Marcel Broodthaers
Marcel Broodthaers was born in Brussels in 1924 and first published poetry in the tradition of Symbolism and Surrealism in 1945. Active as a poet, essayist and filmmaker until the age of 40, he turned away from "breadless" poetry in 1964 and moved into the field of visual art, casting 50 copies of his poetry book Pense-Bête in plaster and exhibiting them as art objects. Numerous solo exhibitions have been dedicated to him in important international museums, including the Fundación Antoni Tàpies, Barcelona (1997), the Stedeljik Van Abbemuseum, Eindhoven (1995), the Jeu de Paume, Paris (1991), and the Tate Gallery, London (1980), and he has been represented three times at documenta 5 (1972), 6 (1977), 7 (1982), and X (1997). Marcel Broodthaers died in Cologne in 1976.
Broodthaers is considered a seminal figure in the art world of the twentieth century. His work continues to offer points of reference for numerous artist colleagues today. Key figures for him were Stéphane Mallarmé and René Magritte, with whom he was personally acquainted. Mallarmé’s poem Un Coup de dés jamais n’abolira pas le hasard with its refusal of a clear meaning and Magritte’s involvement with language and image as signs that have a disputable relationship to non-language reality, as demonstrated in his famous image Ceci n’est pas une pipe (This is not a Pipe), were starting points for Broodthaers’ own artistic creation. By isolating words and letters, removing them from their semantic context and recombining them, he dealt with writing as image and aimed at annulling its conventional meaning and thereby the rational understanding of it.
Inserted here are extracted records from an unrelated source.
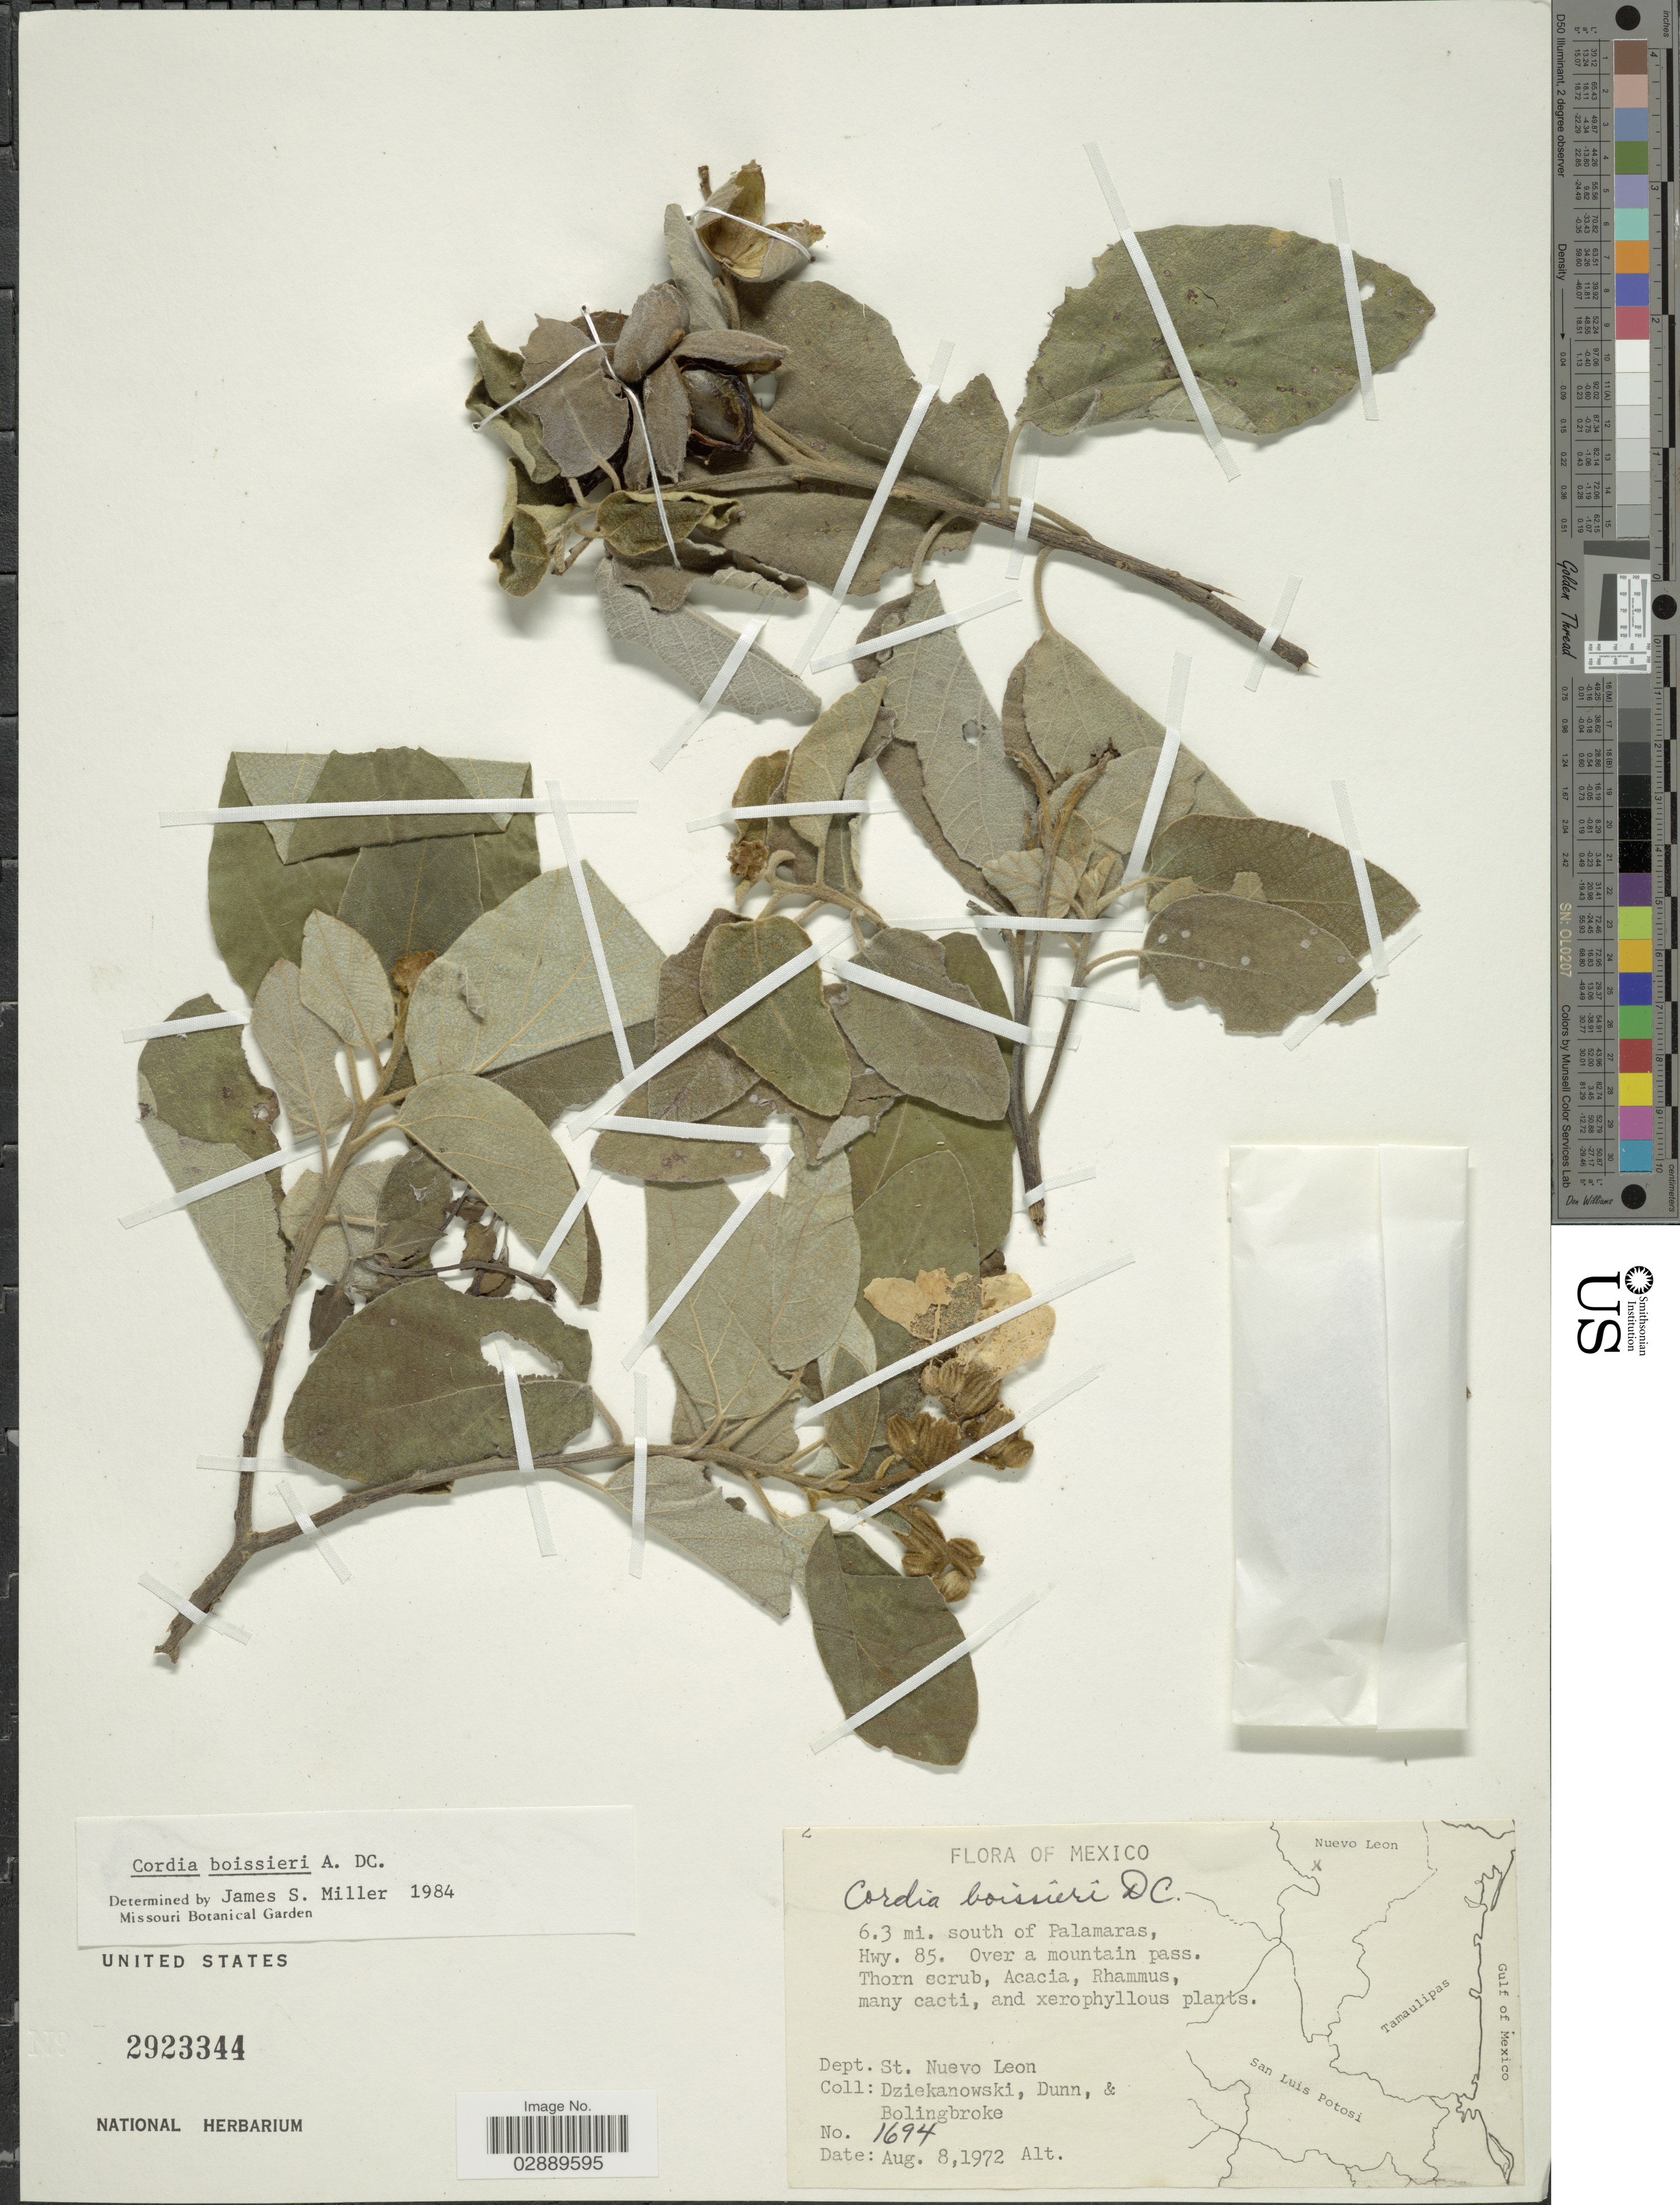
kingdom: Plantae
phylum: Tracheophyta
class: Magnoliopsida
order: Boraginales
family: Cordiaceae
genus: Cordia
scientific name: Cordia boissieri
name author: A. DC.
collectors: -. Dziekanowski, -- Dunn & -. Bolingbroke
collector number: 1694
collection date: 1972-08-08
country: Mexico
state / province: Nuevo León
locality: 6.3 mi. south of Palamaras, Hwy. 85. Dept. St. Nuevo Leon.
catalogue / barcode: US 2923344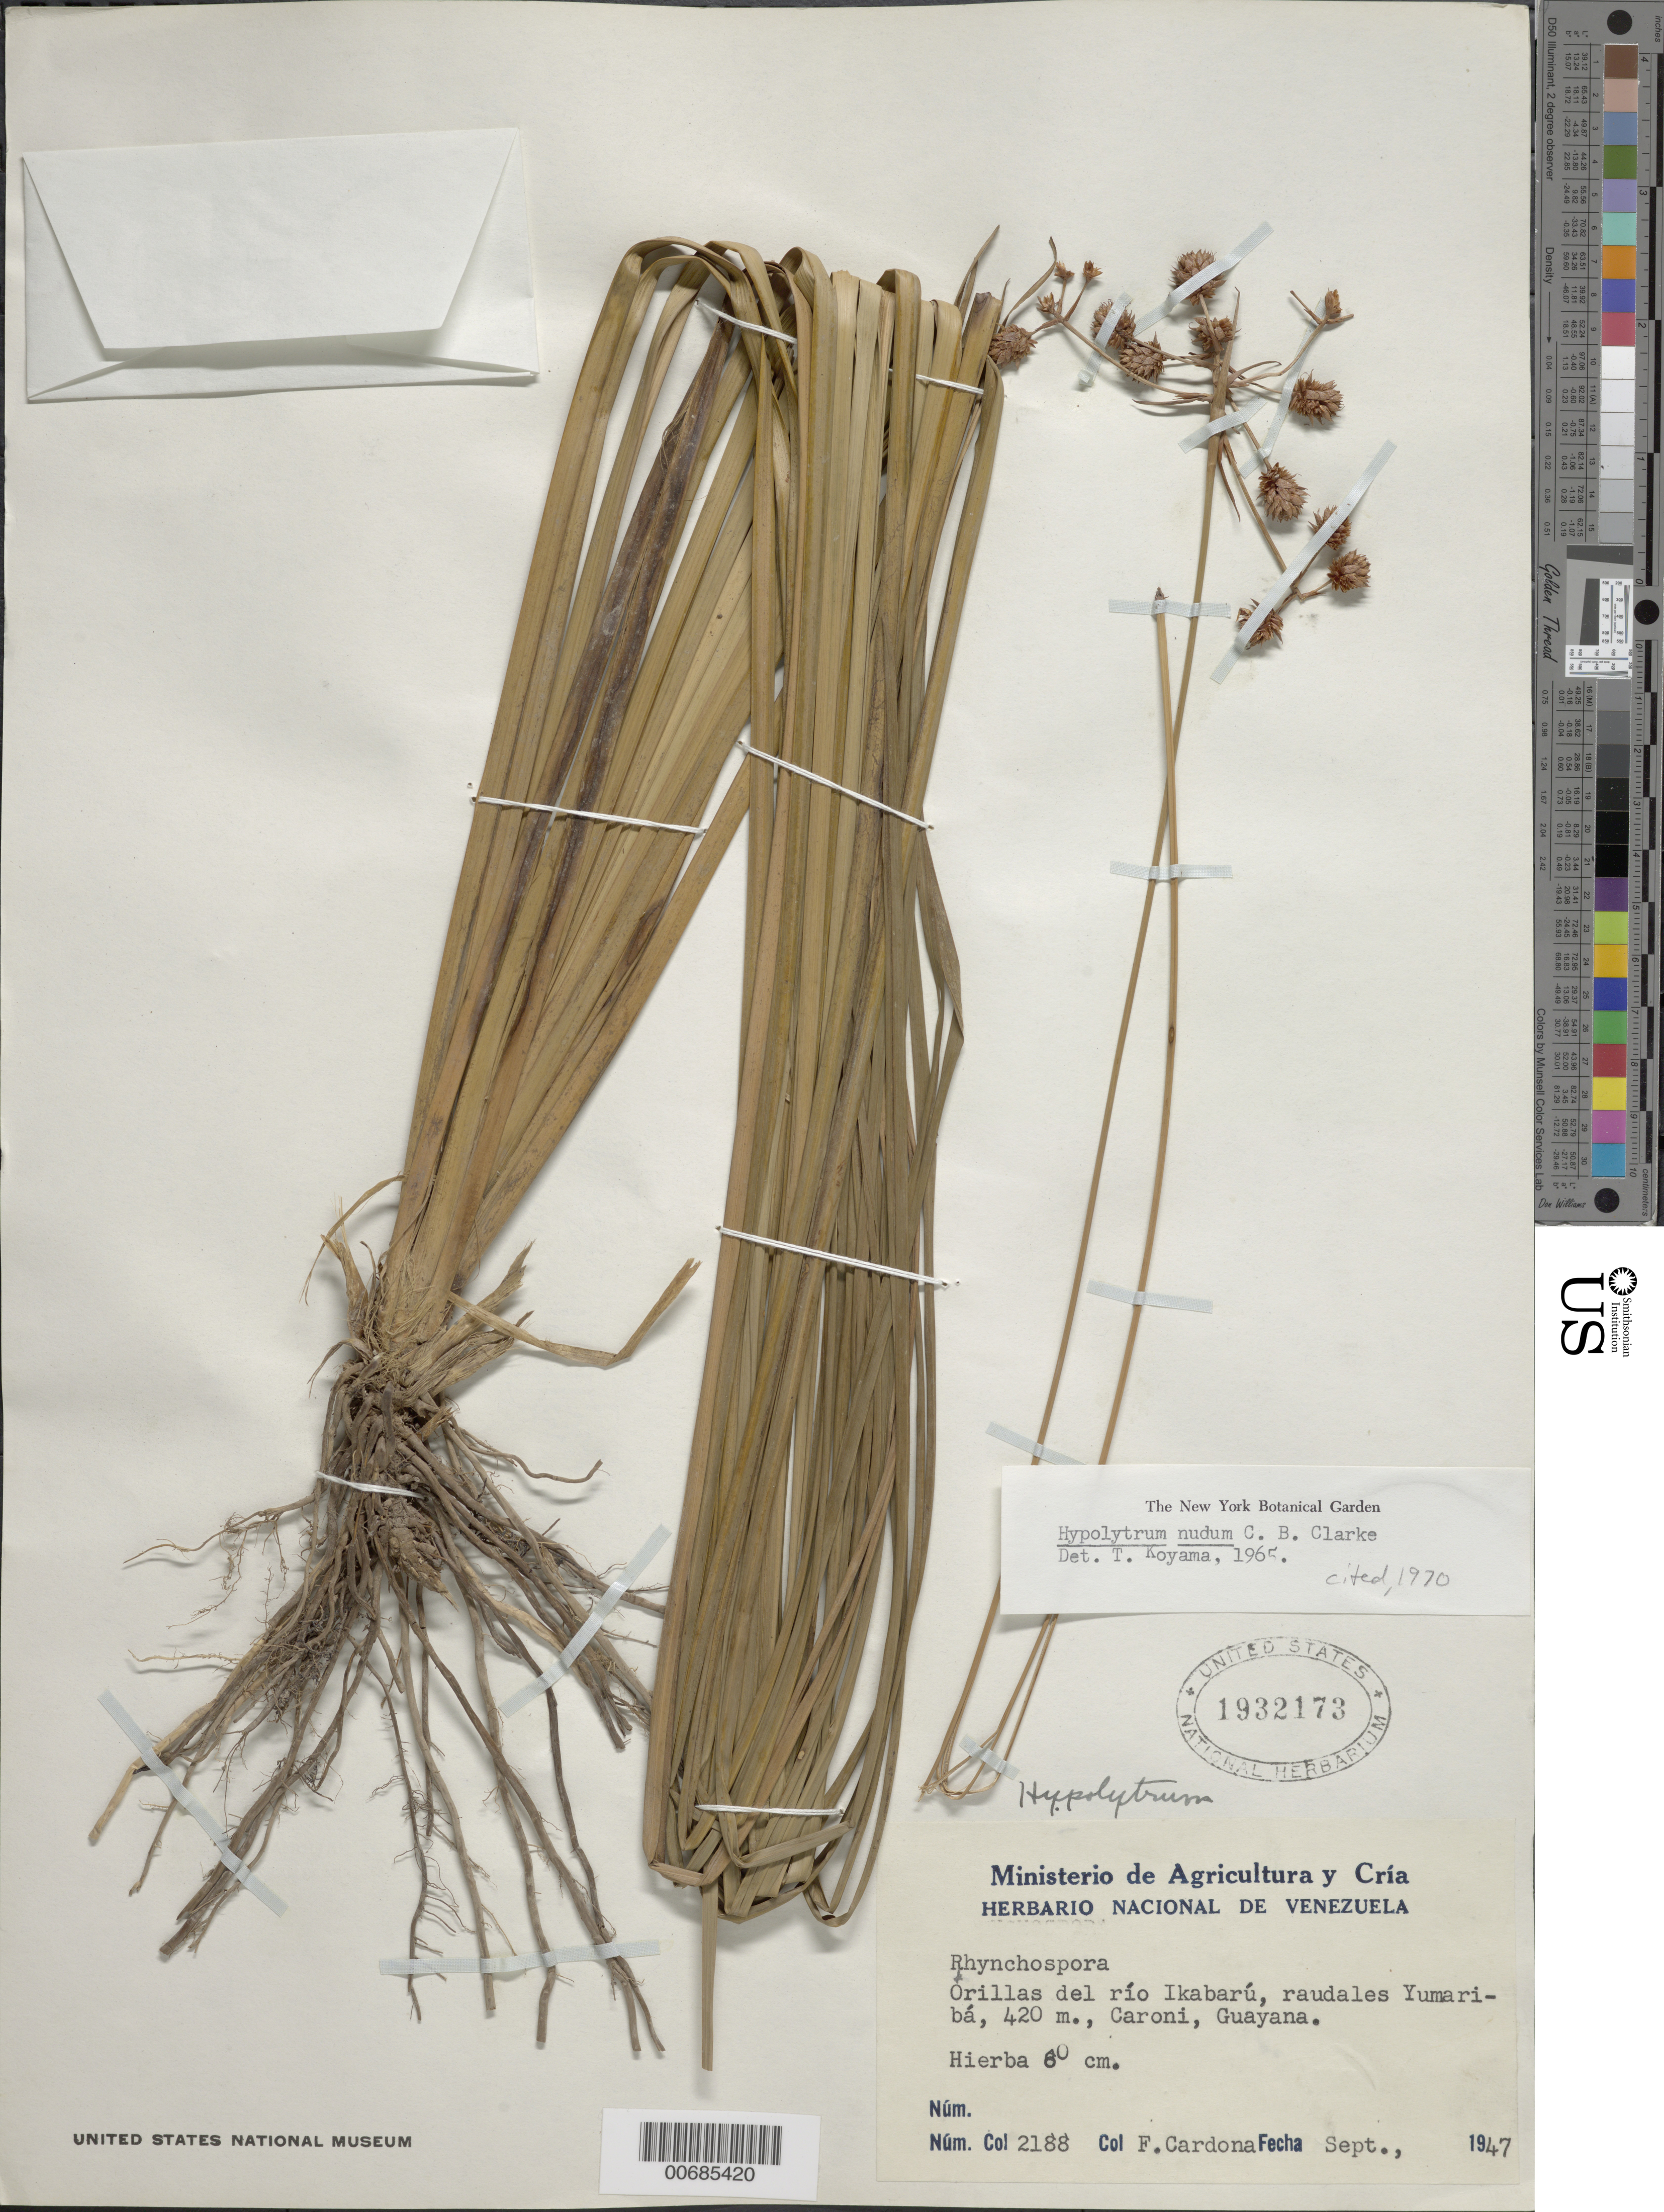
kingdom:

Broodthaers’ work, in general, is devoted to questioning the knowledge systems of contemporary Western culture. He took the entire enterprise of art as the object of his artistic work, and can thereby be seen as a pioneer of institutional critique. With his fictive Muséé d’Art Moderne, Départment des Aigles (Museum of Modern Art, Department of Eagles) founded in his apartment in Brussels in 1968, he questioned “real” museums’ claim of having the power to define what art is. His “Museum” manifested itself until 1972 in the organization of several fictional departments in various sites. Broodthaers illuminated the specific conventions of the art industry and questioned the practice of declaring objects as art works by means of their public display and the application of wall signs. Broodthaers’ “museum” intended to house art, not artworks, and consequently questioned the social role of art institutions that transformed works to objects of value for the capitalist value-creation machinery. The reduction of things to their exchange value, the artist as trademark, and the handling of original and copy, are themes that the artist grappled with intensely. In addition, he was concerned with the problematic of colonization and exoticism. His extensive work, which includes extremely diverse media (films, slide projections, objects, prints, photographs, and artist’s books) hereby developed manifold relations to numerous further artists, writers, and philosophers, such as Duchamp, Baudelaire, and Foucault.